Community as a feature
Her Market Lab also leans into a support model that goes beyond traditional onboarding. Instead of static tutorials or recorded walkthroughs, the platform includes ongoing “lab” sessions, where users can ask questions, troubleshoot workflows and refine how they use the system.
That community feature is designed to address a core industry problem: Agents often fail not because of bad tools but because they lack the time or support to implement them effectively.
“Instead of just handing someone a CRM or all-in-one platform — and maybe a Loom video for onboarding — we’re creating something much more hands-on,” Carmody said. “Our users get weekly labs and implementation sessions with clear, actionable takeaways for their business, and they can bring questions directly to us. That’s really where we bridge the gap.”
A bootstrapped bet on control
Her Market Lab is not venture-backed. Carmody chose to bootstrap the company, using income from her real estate career to fund development. The decision, she said, was about maintaining control over the product’s direction and avoiding the compromises that can come with outside investment.
“Too often, product decisions get lost in translation in boardrooms, and once you start adding more voices, it can quickly become a slippery slope,” Carmody said. “I had a very clear sense of my positioning from the beginning, and I didn’t want that diluted. The other factor was that I had the luxury to take that approach. I’d spent years in real estate and was able to support myself while building, so I leaned into it.”
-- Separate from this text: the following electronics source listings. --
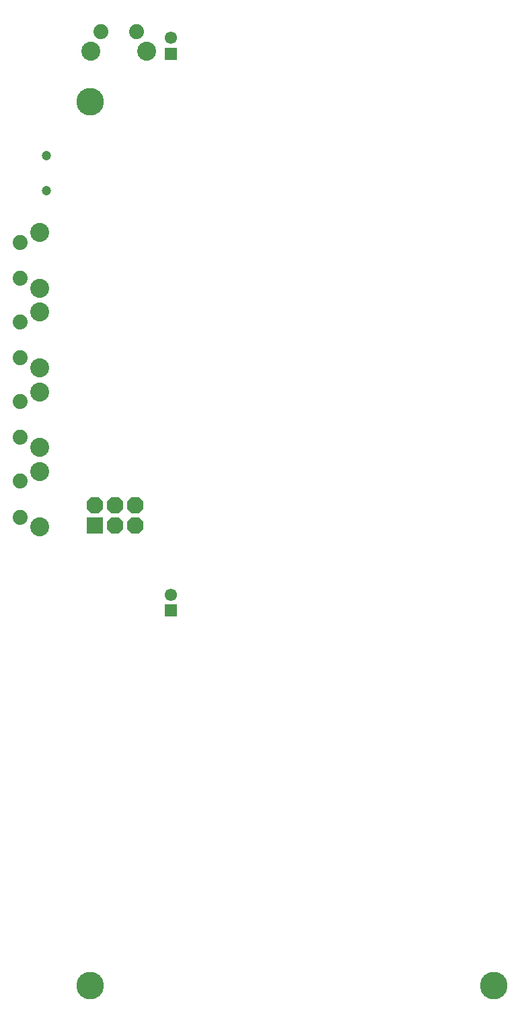
<source format=gbs>
G75*
G70*
%OFA0B0*%
%FSLAX24Y24*%
%IPPOS*%
%LPD*%
%AMOC8*
5,1,8,0,0,1.08239X$1,22.5*
%
%ADD10C,0.1365*%
%ADD11C,0.0474*%
%ADD12R,0.0611X0.0611*%
%ADD13C,0.0611*%
%ADD14C,0.0940*%
%ADD15C,0.0740*%
%ADD16R,0.0820X0.0820*%
%ADD17OC8,0.0820*%
D10*
X008798Y004408D03*
X028806Y004408D03*
X008798Y048156D03*
D11*
X006617Y045494D03*
X006617Y043762D03*
D12*
X012798Y050534D03*
X012798Y022975D03*
D13*
X012798Y023762D03*
X012798Y051321D03*
D14*
X011597Y050636D03*
X008841Y050636D03*
X006298Y041675D03*
X006298Y038920D03*
X006298Y037738D03*
X006298Y034983D03*
X006298Y033801D03*
X006298Y031046D03*
X006298Y029864D03*
X006298Y027109D03*
D15*
X005317Y027601D03*
X005317Y029372D03*
X005317Y031538D03*
X005317Y033309D03*
X005317Y035475D03*
X005317Y037246D03*
X005317Y039412D03*
X005317Y041183D03*
X009333Y051616D03*
X011105Y051616D03*
D16*
X009042Y027199D03*
D17*
X009042Y028199D03*
X010042Y028199D03*
X010042Y027199D03*
X011042Y027199D03*
X011042Y028199D03*
M02*

</source>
The rise of the real estate ‘super app’
Her Market Lab enters a market that’s increasingly consolidating. From CRM platforms to transaction tools to AI assistants, the industry has seen an explosion of point solutions. Now, many companies are trying to bring those capabilities under one roof.
“Super apps” for real estate agents run the gamut from Rechat to Homie to Breezy — and more are likely on the way.
Carmody believes this trend will continue, but warns that not all “super apps” will succeed. The differentiator, she said, won’t be how many features a platform offers, but whether agents can actually use them without becoming overwhelmed.
Why AI won’t replace real estate agents
As AI proptech solutions proliferate, many agents may also be wondering about their future in the industry. Carmody, like many, believes it’s imperative for agents to learn AI while they can.
“I think the reality is that agents who don’t adopt AI are simply going to be outpaced by those who do,” Carmody said.
However, also like many in the industry, Carmody softened this statement with a caveat.
She noted that there’s a lot of media hype about AI replacing jobs and, specifically, that it’s going to replace real estate agents or that everyone will just use tools like ChatGPT to buy and sell homes. But that was never really the core value of an agent in the first place.
“The real value is in relationships and trust,” Carmody said. “No offense to platforms like ChatGPT or Realtor.com, but a first-time homebuyer navigating a stressful transaction or a deal that’s falling apart during inspection doesn’t want to rely on a chatbot. They want human guidance.”
That said, Carmody said the agent’s role will shift. AI will take over a lot of the transactional and administrative work.
“But if we get that part right for both agents and consumers, it ultimately expands an agent’s capacity to deliver better service and take better care of their clients,” she said.